Mirrors and Microscopes by Weaver C. Douglas;

Mirrors and Microscopes by Weaver C. Douglas;

Author:Weaver, C. Douglas;
Language: eng
Format: epub
Publisher: Authentic Media
Published: 2015-08-15T00:00:00+00:00


In sum, Baptists of this era relied on a belief in a common commitment to Jesus Christ as Lord, to the final authority of the Scriptures and to a common personal experience of grace, all affirmed symbolically in believer’s baptism. Individuals with these common commitments might express some diversity, but they could achieve spiritual unity.102

Whatever the creative or disruptive tensions between the relationship between Scripture, personal faith and the attempt to restore the New Testament church, Baptists did not abandon freedom of conscience. Dissenters might be rejected by a local church but dissent was not silenced. Why? Because Baptist Christian identity was ultimately eschatological. Each and every person must have freedom of conscience because each must meet Christ face to face and be accountable to him in the Last Judgment. No church, no church leaders and no civil magistrate would be there or be accountable in place of him or her.

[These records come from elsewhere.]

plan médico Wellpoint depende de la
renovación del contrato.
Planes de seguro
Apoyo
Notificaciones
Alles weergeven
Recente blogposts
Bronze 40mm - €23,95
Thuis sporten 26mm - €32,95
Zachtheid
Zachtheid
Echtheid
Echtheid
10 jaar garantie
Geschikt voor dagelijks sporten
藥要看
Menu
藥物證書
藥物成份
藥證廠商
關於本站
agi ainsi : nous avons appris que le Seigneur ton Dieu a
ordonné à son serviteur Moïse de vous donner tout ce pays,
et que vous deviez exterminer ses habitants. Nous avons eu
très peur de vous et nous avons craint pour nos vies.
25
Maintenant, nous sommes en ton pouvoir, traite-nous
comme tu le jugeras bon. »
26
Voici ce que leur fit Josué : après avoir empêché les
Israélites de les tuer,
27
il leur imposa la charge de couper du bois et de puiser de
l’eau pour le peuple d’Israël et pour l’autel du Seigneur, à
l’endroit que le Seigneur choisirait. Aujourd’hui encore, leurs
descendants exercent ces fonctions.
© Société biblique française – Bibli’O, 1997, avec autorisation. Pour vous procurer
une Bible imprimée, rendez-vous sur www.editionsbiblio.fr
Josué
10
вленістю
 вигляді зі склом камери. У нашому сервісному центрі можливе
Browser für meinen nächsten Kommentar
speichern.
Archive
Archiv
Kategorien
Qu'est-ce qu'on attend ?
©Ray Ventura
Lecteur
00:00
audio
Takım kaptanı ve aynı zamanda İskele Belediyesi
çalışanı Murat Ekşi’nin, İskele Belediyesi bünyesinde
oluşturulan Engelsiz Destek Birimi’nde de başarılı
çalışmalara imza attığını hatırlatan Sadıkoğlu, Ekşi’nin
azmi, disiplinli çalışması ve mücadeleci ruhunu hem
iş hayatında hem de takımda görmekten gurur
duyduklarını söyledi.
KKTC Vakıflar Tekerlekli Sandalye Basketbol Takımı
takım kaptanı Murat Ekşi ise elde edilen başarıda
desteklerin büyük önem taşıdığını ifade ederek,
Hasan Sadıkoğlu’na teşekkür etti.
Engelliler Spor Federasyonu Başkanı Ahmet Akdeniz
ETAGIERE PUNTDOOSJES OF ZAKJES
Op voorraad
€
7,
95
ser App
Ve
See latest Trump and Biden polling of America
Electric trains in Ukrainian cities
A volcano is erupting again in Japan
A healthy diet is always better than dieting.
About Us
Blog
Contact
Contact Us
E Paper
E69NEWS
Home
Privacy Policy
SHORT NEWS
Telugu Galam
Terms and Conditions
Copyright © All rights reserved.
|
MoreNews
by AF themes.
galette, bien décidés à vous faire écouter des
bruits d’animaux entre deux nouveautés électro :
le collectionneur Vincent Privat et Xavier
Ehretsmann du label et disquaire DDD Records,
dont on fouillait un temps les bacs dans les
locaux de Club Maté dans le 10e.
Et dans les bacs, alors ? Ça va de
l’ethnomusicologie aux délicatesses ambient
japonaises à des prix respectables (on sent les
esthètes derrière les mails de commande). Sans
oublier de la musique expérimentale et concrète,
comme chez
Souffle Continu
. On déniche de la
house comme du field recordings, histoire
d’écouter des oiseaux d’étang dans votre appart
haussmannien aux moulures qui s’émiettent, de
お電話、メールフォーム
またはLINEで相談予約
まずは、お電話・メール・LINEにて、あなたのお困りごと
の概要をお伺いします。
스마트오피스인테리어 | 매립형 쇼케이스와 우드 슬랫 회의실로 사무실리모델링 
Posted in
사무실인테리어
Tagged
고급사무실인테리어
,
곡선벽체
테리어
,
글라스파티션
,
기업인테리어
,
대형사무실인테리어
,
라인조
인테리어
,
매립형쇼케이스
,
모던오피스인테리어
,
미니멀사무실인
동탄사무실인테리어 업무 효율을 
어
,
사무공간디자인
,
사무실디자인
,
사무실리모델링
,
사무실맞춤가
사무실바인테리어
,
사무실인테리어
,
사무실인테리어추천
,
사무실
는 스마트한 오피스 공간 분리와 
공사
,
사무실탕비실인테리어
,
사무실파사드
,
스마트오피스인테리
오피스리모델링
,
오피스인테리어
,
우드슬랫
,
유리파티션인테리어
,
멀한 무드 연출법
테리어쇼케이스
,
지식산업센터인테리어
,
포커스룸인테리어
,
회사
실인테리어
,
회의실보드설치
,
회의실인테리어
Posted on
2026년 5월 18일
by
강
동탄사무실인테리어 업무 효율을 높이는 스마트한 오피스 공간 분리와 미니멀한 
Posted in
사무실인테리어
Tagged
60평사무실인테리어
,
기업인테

This self-perception, which I have called an eschatologically formed ecclesiology, had been present among Baptists throughout their history and continued for many Baptists in the late nineteenth and early twentieth centuries.103 Francis Wayland testified concerning access to the Scriptures: ‘they were given to every individual that he might understand them for himself, and the word that is given him will judge him at the great day. It is hence evident that we can have no standards which claim to be of any authority over us.’104 In exhorting Baptists who might be hesitant to obey God’s command to do mission work, B.H. Carroll declared that the church could not absolve anyone from individual duty because ‘they do not stand before the great white throne of judgment. But thy soul shall appear before the Judge. Well did our Lord know that there could be no evangelization of the world if ancestors, families, customs, government, commerce, and priests could stand between the individual soul and God.’105 With rhetorical flair, A.E. Dickenson concluded that ‘soul freedom comes with the adoption of Baptist principles as day comes with the rising sun. It is the inevitable, local out-growth of the doctrine that each must hear from himself, repent for himself, believe for himself, confess Christ for himself, and be baptized for himself that as we come one by one into the world, so we must go to Christ one by one for mercy, and at least go one by one out of the world, to be judged according to the deeds done in the body.’106 Belief in the Last Judgment, Baptist identity affirmed, required freedom of conscience. Thus, these Baptists practiced an eschatological ecclesiology that preserved and allowed conscience for authentic voluntary Christian identity.